Please list every speaker name that labels a turn in the interview transcript below.

Selected extract:
···
Bozella: Well, the first thing I started doing was I realized that, wait a minute, this street life is not doing anything for me. So, the first thing I went and I did was I went back to going to school, and I got into school with a basic community college where I can get my GED and, at the same time, receive college credits. And so, I went and I got my GED in 1983, but the whole thing was during that time I was going to school I was going to (inaudible) boxing camp, and I also got in the Poughkeepsie Journal for got (inaudible) community college for playing on the baseball team. And so I knew I had the potential and I knew that I was making changes in my life and as soon as I started making changes in my life the case popped back up.
Firsenbaum: Dewey, you were tried in 1983, and you heard the announcement from the jury finding you guilty. How do you react to a jury finding you guilty for the murder of a 92-year old woman when you didn’t commit that crime?
Bozella: I didn’t understand the law, but I did understand being convicted for murder meant that I could receive life without no parole, so I actually fell down on the floor and I told them “I didn’t do it, I didn’t do it, you got the wrong man,” seven women and five men started breaking down crying. You know I said “it’s too late, it’s too late you convicted me for a crime I didn’t do. It’s too late. And that’s what I said leaving out the court room because it was devastating. It was devastating.
Friedman: That was your first trial in 1983. You were retried in 1990, and your constitutional rights had been violated in that first trial because of Batson violations. Black jurors had been excluded from the jury. When you were retried again, the prosecutor’s case was even weaker than it had been in 1983. There were witnesses who had recanted. During the time when the jury was deliberating, you received an offer from prosecutors that would’ve resulted in your immediate release. Take us through that. You refused to take a plea at that point even though you would’ve been out. What was going through your mind and why did you decide not to do that?
···
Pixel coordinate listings
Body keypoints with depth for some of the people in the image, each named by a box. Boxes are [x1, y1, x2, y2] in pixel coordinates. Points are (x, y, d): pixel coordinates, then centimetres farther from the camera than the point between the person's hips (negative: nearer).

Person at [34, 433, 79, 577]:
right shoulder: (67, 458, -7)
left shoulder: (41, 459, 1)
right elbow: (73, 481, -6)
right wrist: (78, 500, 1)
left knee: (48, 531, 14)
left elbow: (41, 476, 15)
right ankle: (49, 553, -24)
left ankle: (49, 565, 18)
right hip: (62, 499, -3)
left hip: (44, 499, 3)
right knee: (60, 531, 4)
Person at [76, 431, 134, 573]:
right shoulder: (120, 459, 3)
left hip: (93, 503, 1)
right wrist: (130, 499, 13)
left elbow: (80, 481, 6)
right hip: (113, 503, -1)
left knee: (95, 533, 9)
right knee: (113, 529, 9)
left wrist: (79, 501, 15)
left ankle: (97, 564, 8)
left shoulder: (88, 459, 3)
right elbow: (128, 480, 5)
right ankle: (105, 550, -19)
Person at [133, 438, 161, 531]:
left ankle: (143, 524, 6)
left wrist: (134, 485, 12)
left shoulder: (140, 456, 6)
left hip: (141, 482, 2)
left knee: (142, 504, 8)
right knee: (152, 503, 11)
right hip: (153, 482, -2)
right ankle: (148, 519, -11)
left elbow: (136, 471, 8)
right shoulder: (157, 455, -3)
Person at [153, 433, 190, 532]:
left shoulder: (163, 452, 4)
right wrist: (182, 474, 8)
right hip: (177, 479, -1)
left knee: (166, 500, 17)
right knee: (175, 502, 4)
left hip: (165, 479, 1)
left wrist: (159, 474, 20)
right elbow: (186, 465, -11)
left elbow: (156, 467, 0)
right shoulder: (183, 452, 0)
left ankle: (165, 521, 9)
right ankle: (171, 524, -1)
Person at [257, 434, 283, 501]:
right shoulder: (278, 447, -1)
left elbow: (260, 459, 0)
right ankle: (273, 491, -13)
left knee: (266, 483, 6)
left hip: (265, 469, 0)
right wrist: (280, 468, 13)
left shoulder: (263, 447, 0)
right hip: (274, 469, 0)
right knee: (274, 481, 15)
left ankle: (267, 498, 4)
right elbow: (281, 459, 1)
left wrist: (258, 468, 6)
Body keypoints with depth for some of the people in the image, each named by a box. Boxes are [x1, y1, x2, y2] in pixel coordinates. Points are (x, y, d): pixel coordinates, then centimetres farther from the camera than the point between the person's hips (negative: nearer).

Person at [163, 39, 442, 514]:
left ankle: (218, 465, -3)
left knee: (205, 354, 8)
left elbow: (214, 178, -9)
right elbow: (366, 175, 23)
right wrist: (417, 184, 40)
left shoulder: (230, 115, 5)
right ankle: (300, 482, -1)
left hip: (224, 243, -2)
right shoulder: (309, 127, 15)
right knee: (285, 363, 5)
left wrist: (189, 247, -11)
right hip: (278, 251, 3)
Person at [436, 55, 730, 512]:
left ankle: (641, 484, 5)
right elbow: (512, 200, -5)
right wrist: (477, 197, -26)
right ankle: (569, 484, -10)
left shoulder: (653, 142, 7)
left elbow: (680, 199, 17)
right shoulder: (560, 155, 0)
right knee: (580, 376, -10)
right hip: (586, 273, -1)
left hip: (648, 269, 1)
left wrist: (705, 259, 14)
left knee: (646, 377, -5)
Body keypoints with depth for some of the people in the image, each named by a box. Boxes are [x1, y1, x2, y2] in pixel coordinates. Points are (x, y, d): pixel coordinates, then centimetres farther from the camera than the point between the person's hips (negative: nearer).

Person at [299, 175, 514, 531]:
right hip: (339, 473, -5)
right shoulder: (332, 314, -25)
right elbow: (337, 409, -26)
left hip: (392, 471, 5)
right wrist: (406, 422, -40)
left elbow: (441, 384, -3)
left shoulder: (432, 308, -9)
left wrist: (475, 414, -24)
···
Reply:
Bozella, Firsenbaum, Friedman